» PROBLEM DETAILS:
Would you transcribe each entry exactly as it stands, omitting the pictures?

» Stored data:
»»

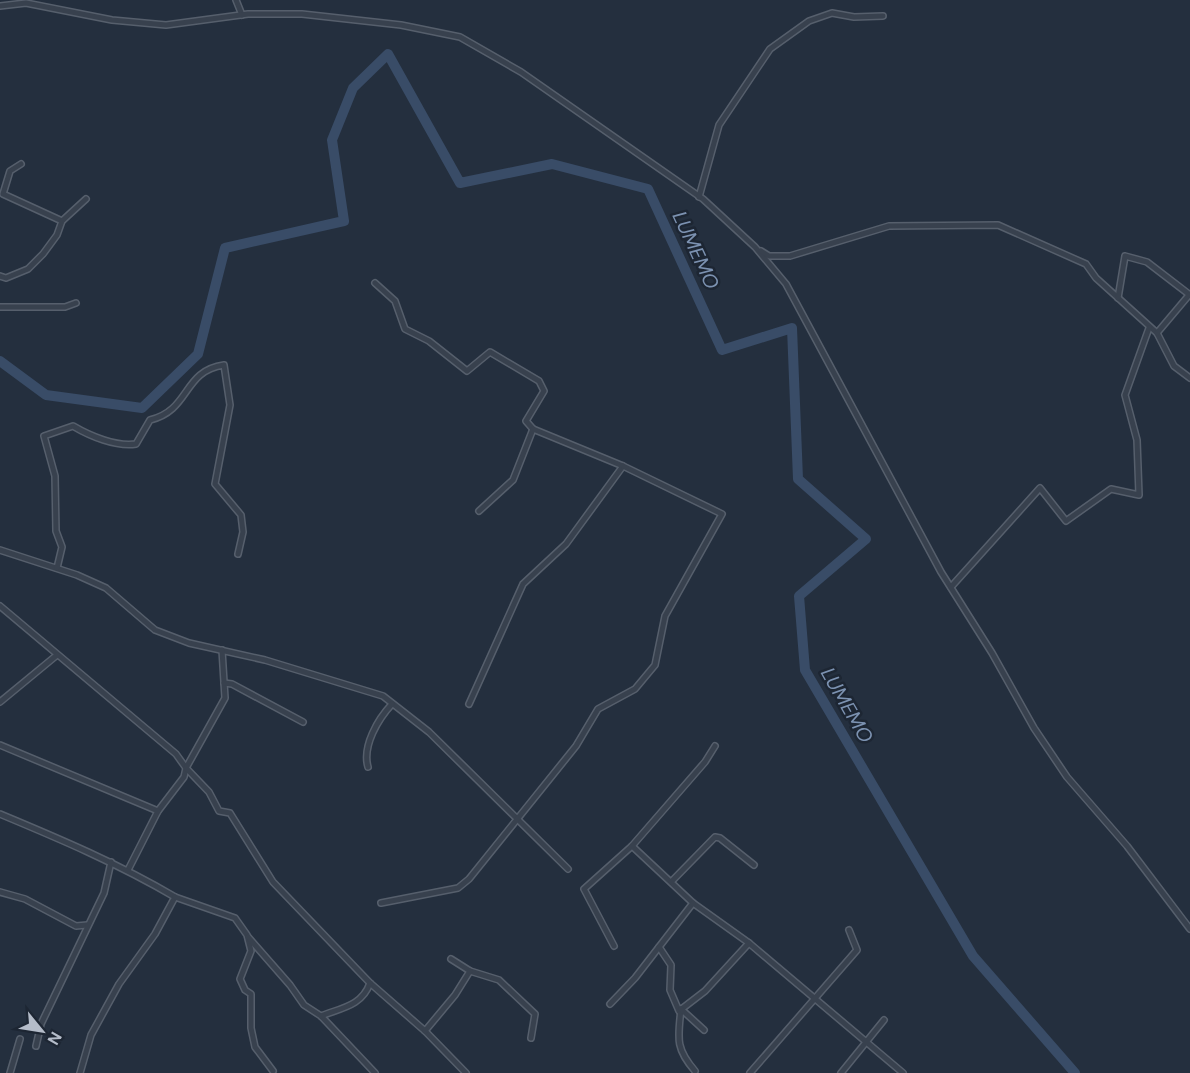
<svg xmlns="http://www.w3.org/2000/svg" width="1190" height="1073" font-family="'DM Sans',sans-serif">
<rect width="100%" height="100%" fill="#242f3e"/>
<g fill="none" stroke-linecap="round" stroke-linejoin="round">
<!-- river -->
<path stroke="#394c67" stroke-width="10" d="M0,361L46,395L142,408L198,354L225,248L344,221L332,140L353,88L388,54L460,183L552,164L648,189L722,350L792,328L798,479L866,539L799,596L805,670L973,956L1075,1073"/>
<defs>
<g id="street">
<path d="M236,0L242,15"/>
<path d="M0,6L26,3L112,20L166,25L248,14H302L401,25L460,37L521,72L703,199L755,247L786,284L941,572L992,653L1034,728L1067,777L1127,846L1190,929"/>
<path d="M21,164L10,171L3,194L62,221"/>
<path d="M699,197L719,125L770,49L809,21L832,13L854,17L883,16"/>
<path d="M761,251L769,256H790L889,226L998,225L1086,264L1096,278L1157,333L1174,366L1190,378"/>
<path d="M0,276L6,278L28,269L43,254L57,235L62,221L86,199"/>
<path d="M375,283L395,301L405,329L429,341L467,371L490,352L539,381L544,391L526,421L533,429"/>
<path d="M1118,298L1125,256L1147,262L1190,295"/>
<path d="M0,307H65L76,303"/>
<path d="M1157,333L1189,295"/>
<path d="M0,550L77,575L106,588L155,630L189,643L265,660L383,696L429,732L568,869"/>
<path d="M57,568L62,547L56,531L55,476L44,436L73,426C90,436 116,447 136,444L150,420C191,410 182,371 224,365L230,405L215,484L241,515L243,532L238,554"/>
<path d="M951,587L1040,488L1066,521L1111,489L1139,495L1137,440L1125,395L1149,328"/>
<path d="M0,606L176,754L186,768L184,777L158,811L128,870"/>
<path d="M222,650L225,698L186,768L209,792L219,811L230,813L273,882L370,983L425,1031L466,1073"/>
<path d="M224,683L232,684L303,722"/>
<path d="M0,702L57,655"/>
<path d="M469,704L523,584L566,544L623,466"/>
<path d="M0,745L158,811"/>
<path d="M368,767C362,746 378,719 392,704"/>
<path d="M0,814C60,839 119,864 175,897L155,934L119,984L91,1035L80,1073"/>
<path d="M632,846L693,903L749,943L903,1073"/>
<path d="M671,882L715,837L720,838L754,865"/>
<path d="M0,892L25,899L76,926L87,925"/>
<path d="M175,897L235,918L247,935L251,951L240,979L245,990L251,994V1028L255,1047L273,1071"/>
<path d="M381,903L458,888L469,879L576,746L598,709L635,689L655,665L665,616L722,514L623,466L533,429L513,480L479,511"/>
<path d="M248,937L290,985L304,1005L321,1016L375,1073"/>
<path d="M614,946L584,889L632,846L705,762L715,746"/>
<path d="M659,947L671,965L670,990L679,1011L705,991L749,943"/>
<path d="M451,959L470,971L499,980L535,1014L531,1038"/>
<path d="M610,1004L635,978L693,903"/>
<path d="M681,1009C678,1038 675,1048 695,1071"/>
<path d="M681,1009L704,1030"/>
<path d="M321,1016C341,1008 362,1006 370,983"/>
<path d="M425,1031L455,995L470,971"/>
<path d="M36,1046L41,1024L104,893L111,862"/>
<path d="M10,1073L20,1039"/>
<path d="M750,1073L857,950L849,930"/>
<path d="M841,1073L884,1020"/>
</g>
</defs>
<!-- street casing -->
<use href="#street" stroke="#565f6c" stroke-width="8"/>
<!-- street -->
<use href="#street" stroke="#38414e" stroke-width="5"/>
</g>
<g text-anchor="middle" stroke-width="5" stroke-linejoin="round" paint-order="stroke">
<!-- water labels -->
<g font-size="20" font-style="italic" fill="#7c92b1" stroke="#1d2633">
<text transform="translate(696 250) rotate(65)" y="7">LUMEMO</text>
<text transform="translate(847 705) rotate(60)" y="7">LUMEMO</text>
</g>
</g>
<!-- north arrow -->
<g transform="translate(42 1031) rotate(120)" stroke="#1d2633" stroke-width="4.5" paint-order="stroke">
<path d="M0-4.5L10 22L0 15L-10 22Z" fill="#b4bcc9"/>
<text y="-9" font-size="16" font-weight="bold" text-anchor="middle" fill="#b4bcc9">N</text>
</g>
</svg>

««

» ANSWER SECTION:
<svg xmlns="http://www.w3.org/2000/svg" width="1190" height="1073" font-family="'DM Sans',sans-serif">
<rect width="100%" height="100%" fill="#242f3e"/>
<g fill="none" stroke-linecap="round" stroke-linejoin="round">
<!-- river -->
<path stroke="#394c67" stroke-width="10" d="M0,361L46,395L142,408L198,354L225,248L344,221L332,140L353,88L388,54L460,183L552,164L648,189L722,350L792,328L798,479L866,539L799,596L805,670L973,956L1075,1073"/>
<defs>
<g id="street">
<path d="M236,0L242,15"/>
<path d="M0,6L26,3L112,20L166,25L248,14H302L401,25L460,37L521,72L703,199L755,247L786,284L941,572L992,653L1034,728L1067,777L1127,846L1190,929"/>
<path d="M21,164L10,171L3,194L62,221"/>
<path d="M699,197L719,125L770,49L809,21L832,13L854,17L883,16"/>
<path d="M761,251L769,256H790L889,226L998,225L1086,264L1096,278L1157,333L1174,366L1190,378"/>
<path d="M0,276L6,278L28,269L43,254L57,235L62,221L86,199"/>
<path d="M375,283L395,301L405,329L429,341L467,371L490,352L539,381L544,391L526,421L533,429"/>
<path d="M1118,298L1125,256L1147,262L1190,295"/>
<path d="M0,307H65L76,303"/>
<path d="M1157,333L1189,295"/>
<path d="M0,550L77,575L106,588L155,630L189,643L265,660L383,696L429,732L568,869"/>
<path d="M57,568L62,547L56,531L55,476L44,436L73,426C90,436 116,447 136,444L150,420C191,410 182,371 224,365L230,405L215,484L241,515L243,532L238,554"/>
<path d="M951,587L1040,488L1066,521L1111,489L1139,495L1137,440L1125,395L1149,328"/>
<path d="M0,606L176,754L186,768L184,777L158,811L128,870"/>
<path d="M222,650L225,698L186,768L209,792L219,811L230,813L273,882L370,983L425,1031L466,1073"/>
<path d="M224,683L232,684L303,722"/>
<path d="M0,702L57,655"/>
<path d="M469,704L523,584L566,544L623,466"/>
<path d="M0,745L158,811"/>
<path d="M368,767C362,746 378,719 392,704"/>
<path d="M0,814C60,839 119,864 175,897L155,934L119,984L91,1035L80,1073"/>
<path d="M632,846L693,903L749,943L903,1073"/>
<path d="M671,882L715,837L720,838L754,865"/>
<path d="M0,892L25,899L76,926L87,925"/>
<path d="M175,897L235,918L247,935L251,951L240,979L245,990L251,994V1028L255,1047L273,1071"/>
<path d="M381,903L458,888L469,879L576,746L598,709L635,689L655,665L665,616L722,514L623,466L533,429L513,480L479,511"/>
<path d="M248,937L290,985L304,1005L321,1016L375,1073"/>
<path d="M614,946L584,889L632,846L705,762L715,746"/>
<path d="M659,947L671,965L670,990L679,1011L705,991L749,943"/>
<path d="M451,959L470,971L499,980L535,1014L531,1038"/>
<path d="M610,1004L635,978L693,903"/>
<path d="M681,1009C678,1038 675,1048 695,1071"/>
<path d="M681,1009L704,1030"/>
<path d="M321,1016C341,1008 362,1006 370,983"/>
<path d="M425,1031L455,995L470,971"/>
<path d="M36,1046L41,1024L104,893L111,862"/>
<path d="M10,1073L20,1039"/>
<path d="M750,1073L857,950L849,930"/>
<path d="M841,1073L884,1020"/>
</g>
</defs>
<!-- street casing -->
<use href="#street" stroke="#565f6c" stroke-width="8"/>
<!-- street -->
<use href="#street" stroke="#38414e" stroke-width="5"/>
</g>
<g text-anchor="middle" stroke-width="5" stroke-linejoin="round" paint-order="stroke">
<!-- water labels -->
<g font-size="20" font-style="italic" fill="#7c92b1" stroke="#1d2633">
<text transform="translate(696 250) rotate(65)" y="7">LUMEMO</text>
<text transform="translate(847 705) rotate(60)" y="7">LUMEMO</text>
</g>
</g>
<!-- north arrow -->
<g transform="translate(42 1031) rotate(120)" stroke="#1d2633" stroke-width="4.5" paint-order="stroke">
<path d="M0-4.5L10 22L0 15L-10 22Z" fill="#b4bcc9"/>
<text y="-9" font-size="16" font-weight="bold" text-anchor="middle" fill="#b4bcc9">N</text>
</g>
</svg>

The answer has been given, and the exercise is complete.